Back at the farmhouse, the farmer explained that his cottage was too small for guests, but that the Knights would be welcome to sleep in his little sod-walled barn, if they were willing to share it with the knight who was already there. They entered to find a male knight seated at a fire, roasting a rabbit. The man wore chainmail armour and had daggers and a sword at his belt; nearby lay a kite shield and nasal helm. The man’s face and armour were spattered in blood that the man for some reason had not bothered to wash off himself. The Knight rose, introducing himself as Garmin, The Scab Knight:

He took Sir Yorick’s hand, shaking it in a way that essentially amounted to a test of Sir Yorick’s masculinity. Sir Yorick wisely capitulated to this pointless test.  The Scab Knight explained that he was a Knight of the Realm and that he was headed for Caerwyn Town in the morning to challenge the Canker Knight, whom he described as a “foul and cruel fellow who should not have assaulted a fellow knight.” He considered the murder of Garmelia and Tresera crimes, and that his imposition of a terrible tax upon the town and his brutalization of the guardsmen there needed to be rectified. He himself, he insisted, would bring the head of the Canker Knight to Queen Borran Gladsmere at the Seat of Power. The Scab Knight offered to share his rabbit with the other Knights, but they declined, preferring to eat their rations instead of anything the “Scab Knight” had touched.

Meanwhile, back in Caerwyn Town, Ser Tyack set about rabble-rousing all she could, in the belief that giving people some hope of resistance might achieve something. With some, she discussed ways out of the town. With others, she proposed that if the town were the keep’s main supplier of food, then the keep would be starved if the town willed it. She advised them that one need not fight, but merely fail to comply with unjust rulers.1 Leaving the town, she insisted, was an option. Mockery, too, she encouraged, urging the woman who led the drinking songs at the tavern that the Canker Knight could be mocked in songs, a powerful form of resistance and a way of destabilizing the fear people felt toward him, as well as a means of spreading news abroad, which could indeed outlive the singer herself. The singer noted that songs do indeed get people killed, but Ser Tyack urged her to attribute the song to Ser Tyack herself, if that would make her safer. She even suggested a starting verse of a tune mocking and denigrating the Canker Knight. 

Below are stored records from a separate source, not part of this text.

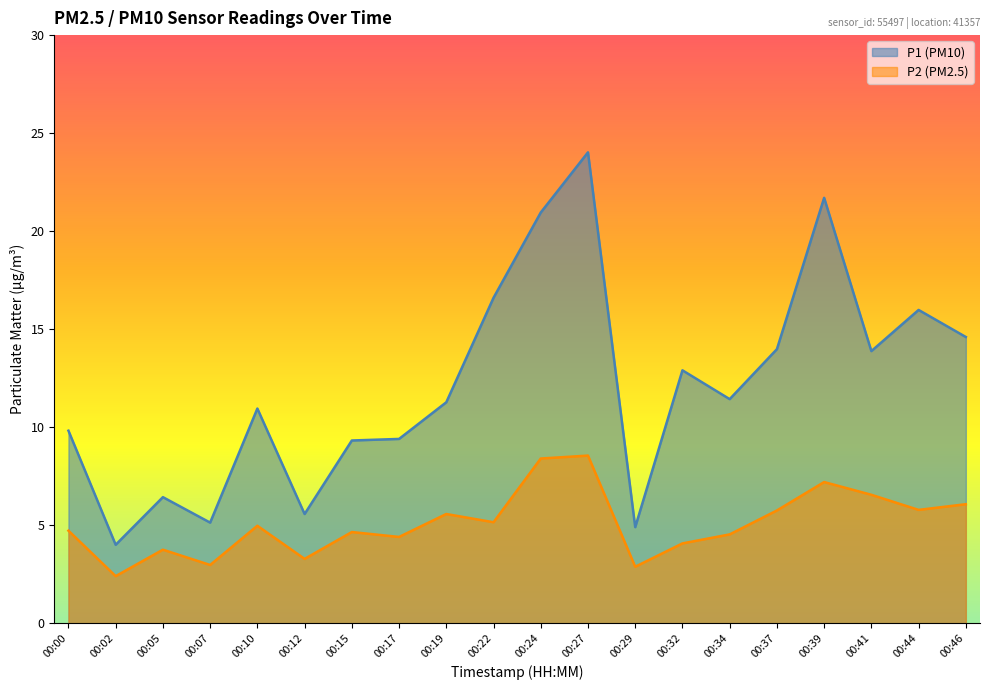

Rank the series by their maximum value, from lowest to highest.

P2 (PM2.5), P1 (PM10)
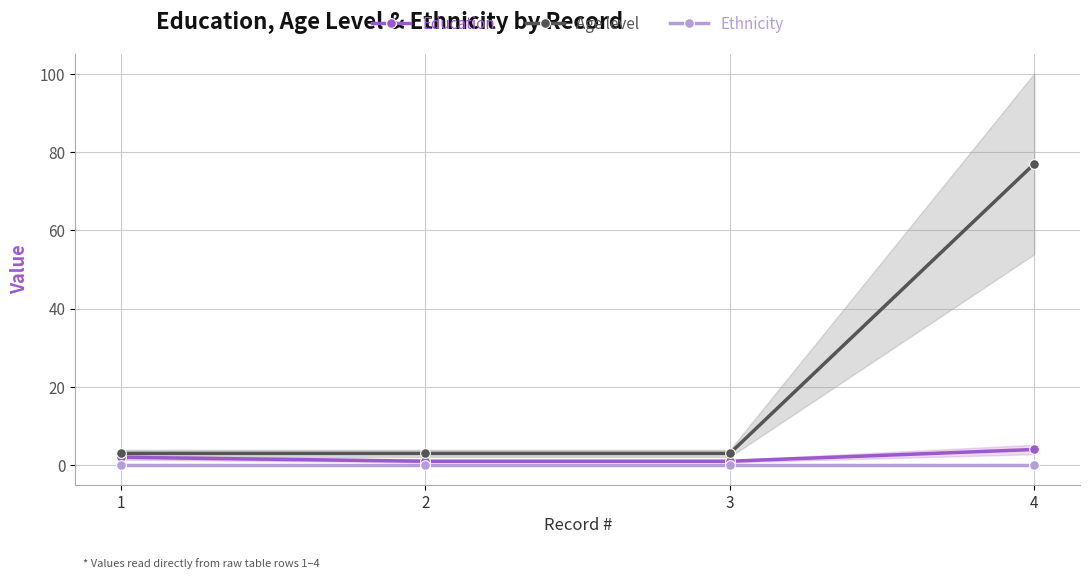

The Age level series shows 4 at 2. True or false?

False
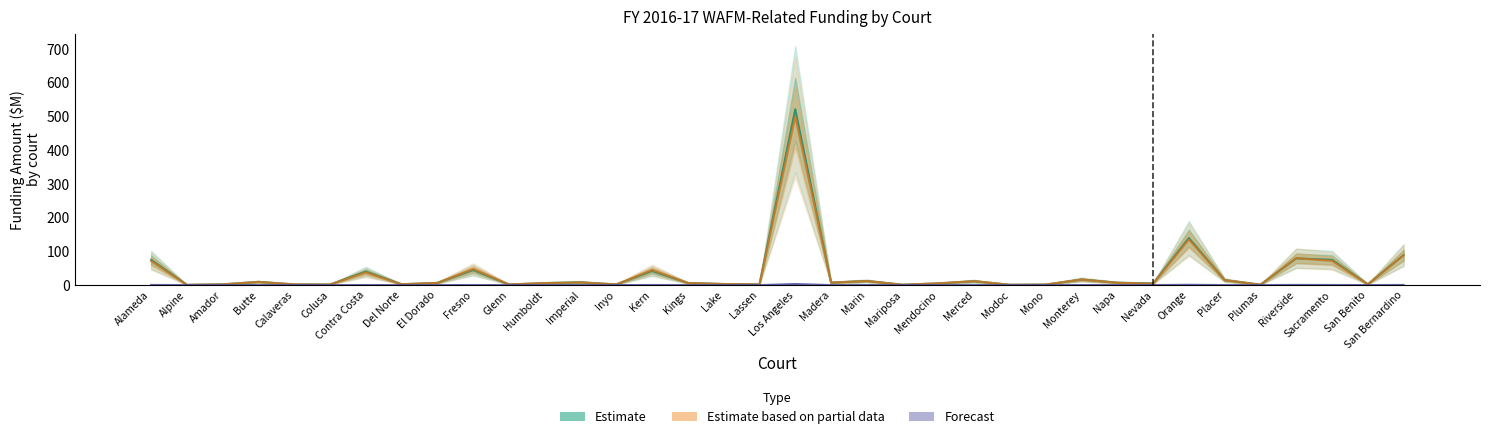

Reading right to left, what are all the values shown in this chart?

Estimate: 88.8	2.4	74.8	79.2	1.3	14.6	139.6	4.9	7.1	16.4	1.6	0.9	11.4	5.1	1.1	12.2	7.2	521.3	2.3	3.2	6.4	41.8	2.0	8.2	5.9	1.9	44.6	6.6	2.5	40.0	1.7	2.0	9.4	2.2	0.7	74.8
Estimate based on partial data: 88.4	2.4	71.6	80.0	1.2	14.8	135.1	4.2	6.9	16.4	1.6	0.9	11.6	5.2	1.1	12.1	7.4	498.7	2.0	3.1	6.2	44.9	1.9	8.1	6.0	1.8	47.6	6.6	2.5	37.7	1.7	2.2	9.4	2.3	0.7	71.3
Forecast: 0.4	0.0	0.3	0.5	0.0	0.1	0.9	0.0	0.0	0.2	0.0	0.0	0.1	0.0	0.0	0.1	0.1	3.1	0.0	0.0	0.1	0.3	0.0	0.1	0.0	0.0	0.2	0.1	0.0	0.2	0.0	0.0	0.1	0.0	0.0	0.4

Finally, Ser Tyack left the keep, after being questioned by a different guard from the one she’d met before, regarding why she was leaving. The inquiries were made in a way that suggested there was pressure to prevent people fleeing the town. Tyack pleaded that she had to find her missing grandson, who might have left the town. The guard looked around to see if anyone was listening, and then quietly advised her not to come back if she knew what was good for her. She told him that, quite the opposite, she would be coming back with her grandson, and that the guards ought to be ready to choose sides when that happened. The baffled guard let her go out into the night, and a few minutes’ ride later, she was reunited with Sirs Augustine and Yorick at the barn, where she met the Scab Knight. She, too, declined the Scab Knight’s rabbit. 

The Knights spoke among themselves, and soon decided that they would be setting out in the morning for Caerwyn Town. They were not sure whether or how much they could trust the Scab Knight, and they were not so sure what kind of challenge the knight intended to issue to the Canker Knight, but they knew that they had to go to town and deal with the situation, regardless. 

And that’s where we ended. 

Our Mythic Bastionland

Our Mythic Bastionland, Session 11 Our Mythic Bastionland, Session 13

  1. Game echoes life occasionally, it seems, though I was not intending that.

Comments

  1. Russ says:

    Looking forward to the Canker knight challenge!
    Interesting session.

    1. gordsellar says:

      Thanks! We had to postpone the next session, as one player couldn’t make it last weekend, but it’s scheduled for this weekend!